**Extracted entries**
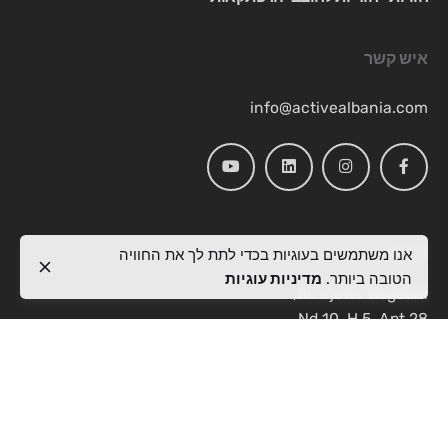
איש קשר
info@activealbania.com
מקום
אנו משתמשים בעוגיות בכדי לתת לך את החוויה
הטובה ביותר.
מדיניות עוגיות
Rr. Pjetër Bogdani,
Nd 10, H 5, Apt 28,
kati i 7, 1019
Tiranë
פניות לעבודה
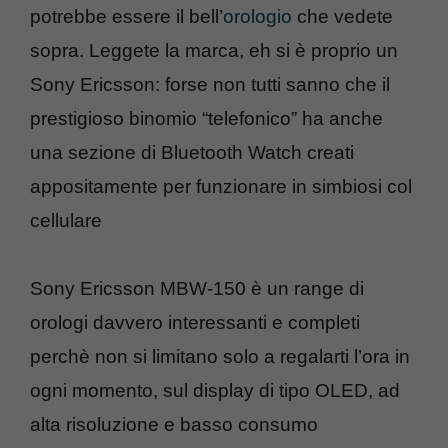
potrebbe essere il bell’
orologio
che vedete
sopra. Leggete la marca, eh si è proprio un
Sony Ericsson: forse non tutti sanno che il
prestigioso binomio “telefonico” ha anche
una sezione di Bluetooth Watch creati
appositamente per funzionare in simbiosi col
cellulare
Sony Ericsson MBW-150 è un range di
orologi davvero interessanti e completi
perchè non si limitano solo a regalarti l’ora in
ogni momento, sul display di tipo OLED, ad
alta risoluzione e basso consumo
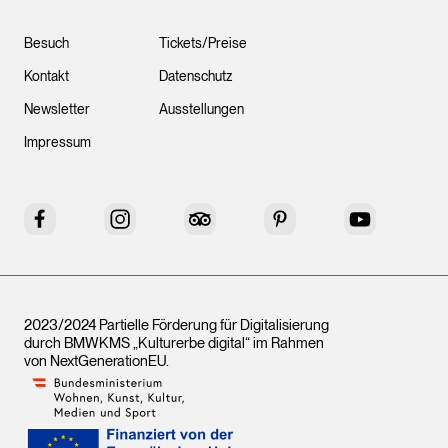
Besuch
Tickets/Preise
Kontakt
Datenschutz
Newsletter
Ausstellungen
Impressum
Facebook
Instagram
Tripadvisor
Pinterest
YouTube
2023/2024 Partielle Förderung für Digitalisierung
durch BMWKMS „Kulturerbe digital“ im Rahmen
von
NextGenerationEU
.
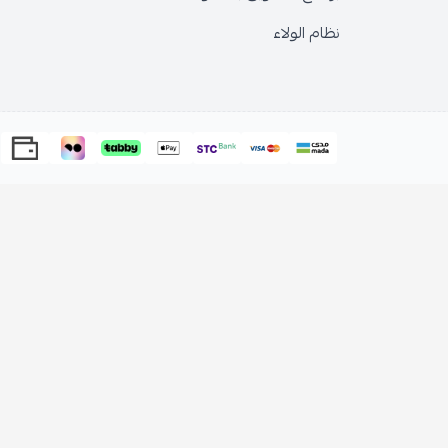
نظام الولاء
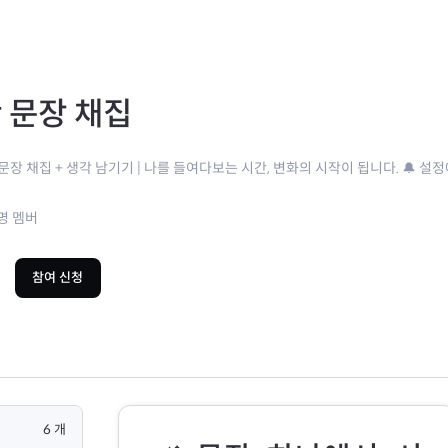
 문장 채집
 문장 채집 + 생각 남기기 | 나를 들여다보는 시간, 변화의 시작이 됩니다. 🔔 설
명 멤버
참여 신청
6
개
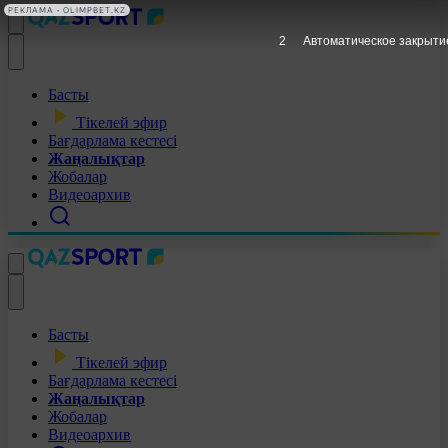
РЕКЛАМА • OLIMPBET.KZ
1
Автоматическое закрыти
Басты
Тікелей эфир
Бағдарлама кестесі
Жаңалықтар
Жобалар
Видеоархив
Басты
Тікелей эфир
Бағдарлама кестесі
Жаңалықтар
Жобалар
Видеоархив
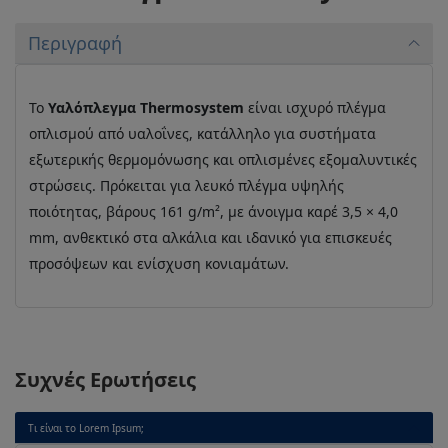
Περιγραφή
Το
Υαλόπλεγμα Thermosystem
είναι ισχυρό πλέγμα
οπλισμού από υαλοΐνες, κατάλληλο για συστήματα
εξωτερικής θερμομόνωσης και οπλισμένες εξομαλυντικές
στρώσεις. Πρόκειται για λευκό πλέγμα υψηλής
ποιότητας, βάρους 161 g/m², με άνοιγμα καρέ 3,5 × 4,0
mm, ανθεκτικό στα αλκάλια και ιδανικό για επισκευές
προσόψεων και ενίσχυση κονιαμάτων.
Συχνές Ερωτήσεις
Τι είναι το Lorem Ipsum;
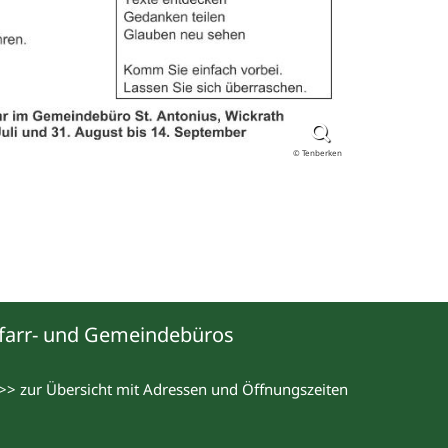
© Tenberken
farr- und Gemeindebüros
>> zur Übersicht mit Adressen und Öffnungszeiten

**How to complete this task**
Every line above should be transcribed word for word; leave the pictures out.

**Answer below**
איש קשר
info@activealbania.com
מקום
אנו משתמשים בעוגיות בכדי לתת לך את החוויה
הטובה ביותר.
מדיניות עוגיות
Rr. Pjetër Bogdani,
Nd 10, H 5, Apt 28,
kati i 7, 1019
Tiranë
פניות לעבודה
potrebbe essere il bell’
orologio
che vedete
sopra. Leggete la marca, eh si è proprio un
Sony Ericsson: forse non tutti sanno che il
prestigioso binomio “telefonico” ha anche
una sezione di Bluetooth Watch creati
appositamente per funzionare in simbiosi col
cellulare
Sony Ericsson MBW-150 è un range di
orologi davvero interessanti e completi
perchè non si limitano solo a regalarti l’ora in
ogni momento, sul display di tipo OLED, ad
alta risoluzione e basso consumo
Besuch
Tickets/Preise
Kontakt
Datenschutz
Newsletter
Ausstellungen
Impressum
Facebook
Instagram
Tripadvisor
Pinterest
YouTube
2023/2024 Partielle Förderung für Digitalisierung
durch BMWKMS „Kulturerbe digital“ im Rahmen
von
NextGenerationEU
.
نظام الولاء
 문장 채집
 문장 채집 + 생각 남기기 | 나를 들여다보는 시간, 변화의 시작이 됩니다. 🔔 설
명 멤버
참여 신청
6
개
РЕКЛАМА • OLIMPBET.KZ
1
Автоматическое закрыти
Басты
Тікелей эфир
Бағдарлама кестесі
Жаңалықтар
Жобалар
Видеоархив
Басты
Тікелей эфир
Бағдарлама кестесі
Жаңалықтар
Жобалар
Видеоархив
Περιγραφή
Το
Υαλόπλεγμα Thermosystem
είναι ισχυρό πλέγμα
οπλισμού από υαλοΐνες, κατάλληλο για συστήματα
εξωτερικής θερμομόνωσης και οπλισμένες εξομαλυντικές
στρώσεις. Πρόκειται για λευκό πλέγμα υψηλής
ποιότητας, βάρους 161 g/m², με άνοιγμα καρέ 3,5 × 4,0
mm, ανθεκτικό στα αλκάλια και ιδανικό για επισκευές
προσόψεων και ενίσχυση κονιαμάτων.
Συχνές Ερωτήσεις
Τι είναι το Lorem Ipsum;
© Tenberken
farr- und Gemeindebüros
>> zur Übersicht mit Adressen und Öffnungszeiten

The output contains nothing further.